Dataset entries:
──────────

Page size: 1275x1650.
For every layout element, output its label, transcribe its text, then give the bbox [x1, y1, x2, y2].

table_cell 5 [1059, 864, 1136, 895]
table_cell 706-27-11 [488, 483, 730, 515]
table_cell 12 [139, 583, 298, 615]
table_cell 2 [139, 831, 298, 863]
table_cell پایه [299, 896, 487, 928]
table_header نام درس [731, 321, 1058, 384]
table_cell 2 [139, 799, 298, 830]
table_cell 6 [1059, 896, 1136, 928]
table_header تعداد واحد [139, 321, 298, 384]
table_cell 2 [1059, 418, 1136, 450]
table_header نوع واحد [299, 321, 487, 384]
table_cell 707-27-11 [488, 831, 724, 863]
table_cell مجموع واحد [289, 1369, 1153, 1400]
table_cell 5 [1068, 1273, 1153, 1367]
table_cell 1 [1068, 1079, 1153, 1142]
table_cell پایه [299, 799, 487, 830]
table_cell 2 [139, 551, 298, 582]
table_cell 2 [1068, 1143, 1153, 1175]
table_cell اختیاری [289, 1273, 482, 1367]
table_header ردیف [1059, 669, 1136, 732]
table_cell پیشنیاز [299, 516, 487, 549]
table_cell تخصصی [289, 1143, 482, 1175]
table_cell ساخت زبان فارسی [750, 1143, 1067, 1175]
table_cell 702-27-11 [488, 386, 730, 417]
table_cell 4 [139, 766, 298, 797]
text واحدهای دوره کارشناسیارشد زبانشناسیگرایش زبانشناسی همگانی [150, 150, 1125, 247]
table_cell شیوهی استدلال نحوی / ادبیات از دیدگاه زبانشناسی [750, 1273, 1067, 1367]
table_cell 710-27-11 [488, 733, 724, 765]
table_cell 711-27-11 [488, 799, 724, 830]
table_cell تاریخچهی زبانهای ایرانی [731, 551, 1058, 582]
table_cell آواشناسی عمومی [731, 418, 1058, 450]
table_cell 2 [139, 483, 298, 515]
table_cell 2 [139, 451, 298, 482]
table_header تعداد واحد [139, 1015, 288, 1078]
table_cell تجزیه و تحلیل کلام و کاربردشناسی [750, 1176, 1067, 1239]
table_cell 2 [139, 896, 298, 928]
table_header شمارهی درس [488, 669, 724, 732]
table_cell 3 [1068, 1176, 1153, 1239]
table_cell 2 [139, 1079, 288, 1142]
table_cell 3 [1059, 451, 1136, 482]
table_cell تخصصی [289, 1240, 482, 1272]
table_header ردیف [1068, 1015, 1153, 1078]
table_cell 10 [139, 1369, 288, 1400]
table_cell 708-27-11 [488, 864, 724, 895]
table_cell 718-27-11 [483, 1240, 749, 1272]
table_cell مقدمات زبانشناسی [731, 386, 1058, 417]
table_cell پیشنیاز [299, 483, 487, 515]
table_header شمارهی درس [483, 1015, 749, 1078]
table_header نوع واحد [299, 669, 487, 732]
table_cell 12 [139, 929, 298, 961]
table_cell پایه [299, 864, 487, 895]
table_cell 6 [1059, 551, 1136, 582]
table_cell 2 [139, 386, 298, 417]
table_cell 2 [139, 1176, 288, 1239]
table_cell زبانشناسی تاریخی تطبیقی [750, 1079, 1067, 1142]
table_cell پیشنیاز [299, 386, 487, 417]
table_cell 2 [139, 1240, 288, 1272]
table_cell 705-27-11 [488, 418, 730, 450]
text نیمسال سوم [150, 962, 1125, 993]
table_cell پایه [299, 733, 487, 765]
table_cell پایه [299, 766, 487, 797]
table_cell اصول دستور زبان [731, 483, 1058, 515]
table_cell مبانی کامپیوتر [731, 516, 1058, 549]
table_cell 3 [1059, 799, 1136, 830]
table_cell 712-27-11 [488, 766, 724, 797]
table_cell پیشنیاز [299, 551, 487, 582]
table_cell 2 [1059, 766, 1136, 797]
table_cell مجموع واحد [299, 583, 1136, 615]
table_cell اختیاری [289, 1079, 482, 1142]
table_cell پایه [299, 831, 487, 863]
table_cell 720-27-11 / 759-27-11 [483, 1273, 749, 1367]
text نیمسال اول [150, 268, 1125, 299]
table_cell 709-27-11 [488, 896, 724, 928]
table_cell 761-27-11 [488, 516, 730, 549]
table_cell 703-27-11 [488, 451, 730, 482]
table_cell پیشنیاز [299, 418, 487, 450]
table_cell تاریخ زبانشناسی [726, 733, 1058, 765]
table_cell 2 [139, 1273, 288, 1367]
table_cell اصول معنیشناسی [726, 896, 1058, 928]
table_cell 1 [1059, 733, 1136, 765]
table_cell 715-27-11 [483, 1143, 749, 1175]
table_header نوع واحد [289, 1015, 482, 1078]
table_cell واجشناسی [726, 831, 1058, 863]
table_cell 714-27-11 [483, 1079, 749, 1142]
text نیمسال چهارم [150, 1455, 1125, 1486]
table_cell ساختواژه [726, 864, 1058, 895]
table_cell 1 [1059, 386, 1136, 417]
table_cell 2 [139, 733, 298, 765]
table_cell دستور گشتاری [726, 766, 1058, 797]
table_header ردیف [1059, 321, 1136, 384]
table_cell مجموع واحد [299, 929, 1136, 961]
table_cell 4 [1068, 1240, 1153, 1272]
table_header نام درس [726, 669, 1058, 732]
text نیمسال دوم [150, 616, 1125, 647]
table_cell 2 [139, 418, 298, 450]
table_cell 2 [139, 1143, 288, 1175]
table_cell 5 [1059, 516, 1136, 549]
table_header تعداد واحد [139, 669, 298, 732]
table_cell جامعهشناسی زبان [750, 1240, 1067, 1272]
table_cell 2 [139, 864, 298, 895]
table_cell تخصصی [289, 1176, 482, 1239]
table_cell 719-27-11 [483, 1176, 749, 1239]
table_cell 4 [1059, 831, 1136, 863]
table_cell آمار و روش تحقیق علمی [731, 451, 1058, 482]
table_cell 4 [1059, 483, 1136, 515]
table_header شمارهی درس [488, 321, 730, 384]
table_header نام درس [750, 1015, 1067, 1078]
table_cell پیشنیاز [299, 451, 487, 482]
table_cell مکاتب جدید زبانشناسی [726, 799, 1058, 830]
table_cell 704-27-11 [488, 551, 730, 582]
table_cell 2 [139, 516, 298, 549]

──────────

[Task description]:
Every line from the data above that contains "پایه" must appear in the answer.

[Result of the task]:
table_cell پایه [299, 896, 487, 928]
table_cell پایه [299, 799, 487, 830]
table_cell پایه [299, 864, 487, 895]
table_cell پایه [299, 733, 487, 765]
table_cell پایه [299, 766, 487, 797]
table_cell پایه [299, 831, 487, 863]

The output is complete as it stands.